**Problem to work on**
Copy every line that holds the string "configuration" from the data below.

**Exercise material**
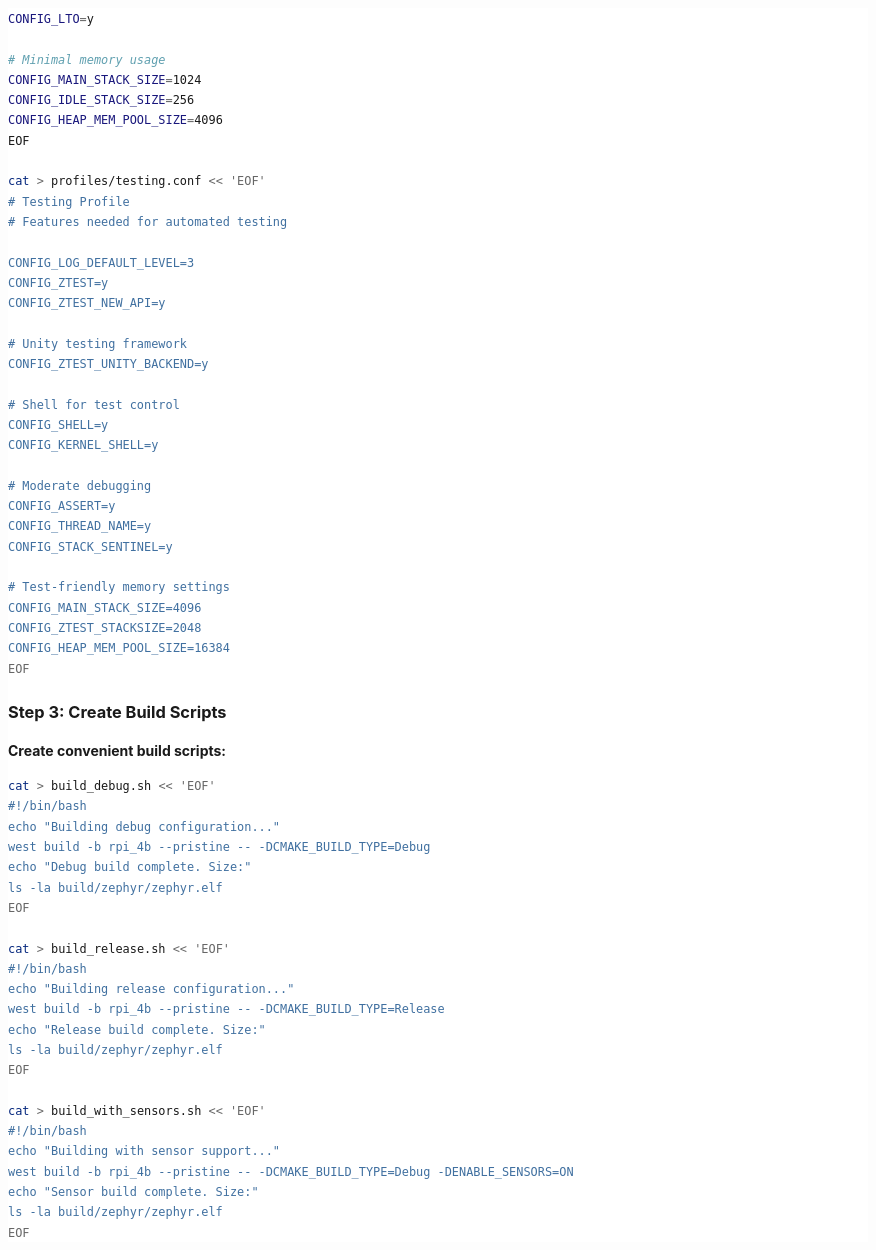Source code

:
 ```bash
CONFIG_LTO=y

# Minimal memory usage
CONFIG_MAIN_STACK_SIZE=1024
CONFIG_IDLE_STACK_SIZE=256
CONFIG_HEAP_MEM_POOL_SIZE=4096
EOF

cat > profiles/testing.conf << 'EOF'
# Testing Profile
# Features needed for automated testing

CONFIG_LOG_DEFAULT_LEVEL=3
CONFIG_ZTEST=y
CONFIG_ZTEST_NEW_API=y

# Unity testing framework
CONFIG_ZTEST_UNITY_BACKEND=y

# Shell for test control
CONFIG_SHELL=y
CONFIG_KERNEL_SHELL=y

# Moderate debugging
CONFIG_ASSERT=y
CONFIG_THREAD_NAME=y
CONFIG_STACK_SENTINEL=y

# Test-friendly memory settings
CONFIG_MAIN_STACK_SIZE=4096
CONFIG_ZTEST_STACKSIZE=2048
CONFIG_HEAP_MEM_POOL_SIZE=16384
EOF
```

### Step 3: Create Build Scripts

**Create convenient build scripts:**

```bash
cat > build_debug.sh << 'EOF'
#!/bin/bash
echo "Building debug configuration..."
west build -b rpi_4b --pristine -- -DCMAKE_BUILD_TYPE=Debug
echo "Debug build complete. Size:"
ls -la build/zephyr/zephyr.elf
EOF

cat > build_release.sh << 'EOF'
#!/bin/bash
echo "Building release configuration..."
west build -b rpi_4b --pristine -- -DCMAKE_BUILD_TYPE=Release
echo "Release build complete. Size:"
ls -la build/zephyr/zephyr.elf
EOF

cat > build_with_sensors.sh << 'EOF'
#!/bin/bash
echo "Building with sensor support..."
west build -b rpi_4b --pristine -- -DCMAKE_BUILD_TYPE=Debug -DENABLE_SENSORS=ON
echo "Sensor build complete. Size:"
ls -la build/zephyr/zephyr.elf
EOF

```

**Written solution**
echo "Building debug configuration..."
echo "Building release configuration..."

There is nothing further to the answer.